TRAVAIL DE NUIT : PROTÉGER LES AGENTS, C’EST PROTÉGER LE SERVICE

Dans les EHPAD comme dans les services où la continuité de l’accompagnement repose sur une présence de nuit, les agents assurent une mission essentielle. Mais cette mission ne peut pas continuer à reposer sur l’usure silencieuse des professionnels.

Depuis plusieurs mois, l’UNSA CASVP échange avec les agents de nuit, notamment lors des visites de terrain.
Ces retours confirment une réalité connue, mais encore trop peu prise en compte : le travail de nuit est indispensable au fonctionnement des établissements, mais il expose les agents à des contraintes fortes.

Horaires décalés, sommeil perturbé, fatigue accumulée, isolement, vigilance permanente, impact sur la vie familiale et sociale : les agents de nuit tiennent le service dans des conditions exigeantes.
Cette réalité ne doit pas être banalisée.

L’UNSA CASVP est déjà intervenue à plusieurs reprises sur ces questions : reconnaissance des contraintes, repos compensateurs, organisation des plannings, accès au suivi médical, prise en compte de la pénibilité, revalorisation indemnitaire.
À l’époque, ces alertes avaient été entendues par l’élue en charge du dossier. Des réunions de travail avaient été organisées à sa demande, à la suite de nos interventions. Mais depuis près d’un an, cette dynamique a été interrompue, sans explication claire.

Des avancées ont pourtant été obtenues, notamment sur le volet santé, avec la reprise des visites de suivi pour les agents de nuit. Elles doivent désormais être consolidées et prolongées.

Les constats récents montrent que ces sujets restent pleinement d’actualité.

Ne pas opposer continuité du service et santé des agents

Le positionnement de l’UNSA CASVP est clair : il ne s’agit pas d’opposer la continuité du service à la santé des agents. Au contraire, préserver les professionnels, c’est garantir des équipes stables, disponibles, expérimentées, capables d’assurer un accompagnement de qualité auprès des résidents et des usagers.
Un service de nuit ne peut pas fonctionner durablement si les agents sont épuisés, insuffisamment suivis, mal remplacés ou contraints de tenir malgré des alertes de santé.

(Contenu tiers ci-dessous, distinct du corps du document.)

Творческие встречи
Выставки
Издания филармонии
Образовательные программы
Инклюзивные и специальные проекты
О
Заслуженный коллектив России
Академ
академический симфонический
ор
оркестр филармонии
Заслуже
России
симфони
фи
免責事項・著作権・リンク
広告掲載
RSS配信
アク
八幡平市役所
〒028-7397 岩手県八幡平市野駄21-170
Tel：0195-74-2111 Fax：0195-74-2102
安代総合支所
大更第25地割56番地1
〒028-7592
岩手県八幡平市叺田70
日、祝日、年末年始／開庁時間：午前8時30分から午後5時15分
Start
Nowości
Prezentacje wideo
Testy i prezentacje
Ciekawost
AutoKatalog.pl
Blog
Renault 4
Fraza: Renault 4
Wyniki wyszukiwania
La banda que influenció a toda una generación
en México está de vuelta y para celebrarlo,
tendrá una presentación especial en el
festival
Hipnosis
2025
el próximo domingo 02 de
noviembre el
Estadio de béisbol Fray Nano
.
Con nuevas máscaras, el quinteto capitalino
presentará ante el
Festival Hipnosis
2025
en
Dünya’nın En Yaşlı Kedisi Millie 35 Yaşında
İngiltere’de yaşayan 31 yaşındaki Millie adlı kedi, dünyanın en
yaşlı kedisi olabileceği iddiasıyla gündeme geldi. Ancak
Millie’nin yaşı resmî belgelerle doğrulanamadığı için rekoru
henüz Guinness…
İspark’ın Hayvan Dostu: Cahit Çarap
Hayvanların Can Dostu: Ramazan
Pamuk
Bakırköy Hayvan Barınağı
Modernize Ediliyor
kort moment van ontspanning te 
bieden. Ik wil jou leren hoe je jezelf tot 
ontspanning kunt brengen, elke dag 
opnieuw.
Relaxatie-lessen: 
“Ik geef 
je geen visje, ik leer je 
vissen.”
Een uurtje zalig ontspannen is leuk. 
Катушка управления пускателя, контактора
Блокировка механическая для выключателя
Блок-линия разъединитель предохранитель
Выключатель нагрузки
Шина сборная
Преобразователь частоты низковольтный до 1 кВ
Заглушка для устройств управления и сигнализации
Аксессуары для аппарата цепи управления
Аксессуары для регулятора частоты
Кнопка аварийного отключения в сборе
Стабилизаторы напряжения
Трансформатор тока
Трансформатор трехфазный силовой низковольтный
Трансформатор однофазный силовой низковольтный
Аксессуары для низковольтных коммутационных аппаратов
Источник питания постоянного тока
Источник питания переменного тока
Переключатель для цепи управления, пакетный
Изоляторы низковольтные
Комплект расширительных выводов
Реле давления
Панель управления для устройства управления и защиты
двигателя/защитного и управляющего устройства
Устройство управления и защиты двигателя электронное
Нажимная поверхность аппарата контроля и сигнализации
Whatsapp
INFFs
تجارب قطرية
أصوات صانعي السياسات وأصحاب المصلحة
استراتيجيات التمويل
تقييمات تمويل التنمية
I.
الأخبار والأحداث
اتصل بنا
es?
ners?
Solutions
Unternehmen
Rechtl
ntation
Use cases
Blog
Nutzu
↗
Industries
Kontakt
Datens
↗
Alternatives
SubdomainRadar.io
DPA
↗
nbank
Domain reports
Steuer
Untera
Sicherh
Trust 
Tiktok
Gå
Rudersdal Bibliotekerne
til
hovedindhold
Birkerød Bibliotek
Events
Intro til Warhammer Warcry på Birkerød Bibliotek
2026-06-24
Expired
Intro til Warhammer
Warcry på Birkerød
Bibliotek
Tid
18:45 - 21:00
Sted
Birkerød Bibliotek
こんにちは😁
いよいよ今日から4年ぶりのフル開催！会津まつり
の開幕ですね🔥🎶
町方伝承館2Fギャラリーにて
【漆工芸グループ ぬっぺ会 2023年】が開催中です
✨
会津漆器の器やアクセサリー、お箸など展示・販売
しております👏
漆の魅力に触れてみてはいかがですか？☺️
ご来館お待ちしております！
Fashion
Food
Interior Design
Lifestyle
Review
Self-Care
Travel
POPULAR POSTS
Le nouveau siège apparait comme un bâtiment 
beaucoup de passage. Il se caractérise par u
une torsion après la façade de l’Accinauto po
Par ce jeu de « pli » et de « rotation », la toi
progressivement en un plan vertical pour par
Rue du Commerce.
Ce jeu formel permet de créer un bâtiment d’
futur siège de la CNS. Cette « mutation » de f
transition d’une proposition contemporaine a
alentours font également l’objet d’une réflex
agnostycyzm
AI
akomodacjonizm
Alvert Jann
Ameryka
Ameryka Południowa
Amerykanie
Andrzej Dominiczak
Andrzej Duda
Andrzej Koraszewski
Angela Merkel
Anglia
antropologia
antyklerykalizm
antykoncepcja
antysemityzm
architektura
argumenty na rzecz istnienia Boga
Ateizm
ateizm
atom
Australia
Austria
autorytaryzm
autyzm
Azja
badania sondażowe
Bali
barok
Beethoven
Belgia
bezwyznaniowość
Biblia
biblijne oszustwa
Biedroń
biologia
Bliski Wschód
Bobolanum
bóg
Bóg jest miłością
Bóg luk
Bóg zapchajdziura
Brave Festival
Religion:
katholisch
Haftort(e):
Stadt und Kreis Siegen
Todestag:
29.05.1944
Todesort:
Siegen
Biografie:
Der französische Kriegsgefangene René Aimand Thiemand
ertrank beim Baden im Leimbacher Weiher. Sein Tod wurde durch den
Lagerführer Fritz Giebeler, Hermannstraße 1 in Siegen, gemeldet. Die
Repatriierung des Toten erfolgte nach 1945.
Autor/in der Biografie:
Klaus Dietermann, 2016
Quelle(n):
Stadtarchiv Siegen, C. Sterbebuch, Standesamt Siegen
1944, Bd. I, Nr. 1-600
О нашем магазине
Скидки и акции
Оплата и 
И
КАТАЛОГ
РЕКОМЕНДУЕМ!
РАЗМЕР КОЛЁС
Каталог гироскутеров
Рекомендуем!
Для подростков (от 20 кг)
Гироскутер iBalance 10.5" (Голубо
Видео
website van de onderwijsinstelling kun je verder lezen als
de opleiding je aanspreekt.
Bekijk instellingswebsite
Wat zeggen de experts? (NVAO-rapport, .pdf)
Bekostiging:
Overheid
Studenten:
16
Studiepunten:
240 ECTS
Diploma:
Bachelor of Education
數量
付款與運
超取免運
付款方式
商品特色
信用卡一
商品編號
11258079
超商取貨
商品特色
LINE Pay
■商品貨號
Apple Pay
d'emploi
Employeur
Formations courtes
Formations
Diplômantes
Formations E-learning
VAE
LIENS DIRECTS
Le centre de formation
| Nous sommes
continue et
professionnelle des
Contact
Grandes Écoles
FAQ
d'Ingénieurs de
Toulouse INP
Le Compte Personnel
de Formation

Ce que demande l’UNSA CASVP

L’UNSA CASVP demande :
• un suivi de santé renforcé, régulier et réellement accessible pour les agents de nuit ;
• des plannings respectueux des temps de repos et de récupération ;
• des pauses réellement possibles, avec du matériel adapté, et pas seulement prévues sur le papier ;
• des effectifs adaptés à la réalité du travail de nuit ;
• une prise en compte effective de la pénibilité et de l’usure professionnelle ;
• des aménagements de poste lorsque l’état de santé de l’agent le nécessite ;
• un accompagnement individualisé pour permettre aux agents de rester en poste sans se mettre en danger;
• une reconnaissance financière et professionnelle à la hauteur des contraintes assumées.

Prévenir plutôt que réparer

Trop souvent, les difficultés sont traitées lorsque l’agent est déjà épuisé, en arrêt, ou contraint de demander un changement de poste. Ce n’est pas acceptable.
Une vraie politique de prévention suppose d’écouter les agents, d’anticiper les risques, d’adapter les organisations et de garantir un suivi médical effectif.

La prévention ne peut pas se limiter à des principes généraux. Elle doit se traduire dans les plannings, les effectifs, les équipements, les repos, les remplacements et les conditions concrètes de travail.

Le travail de nuit est essentiel à la sécurité et au bien-être des résidents et des personnes accompagnées. Mais cette continuité du service ne peut pas se faire au prix de la santé des agents.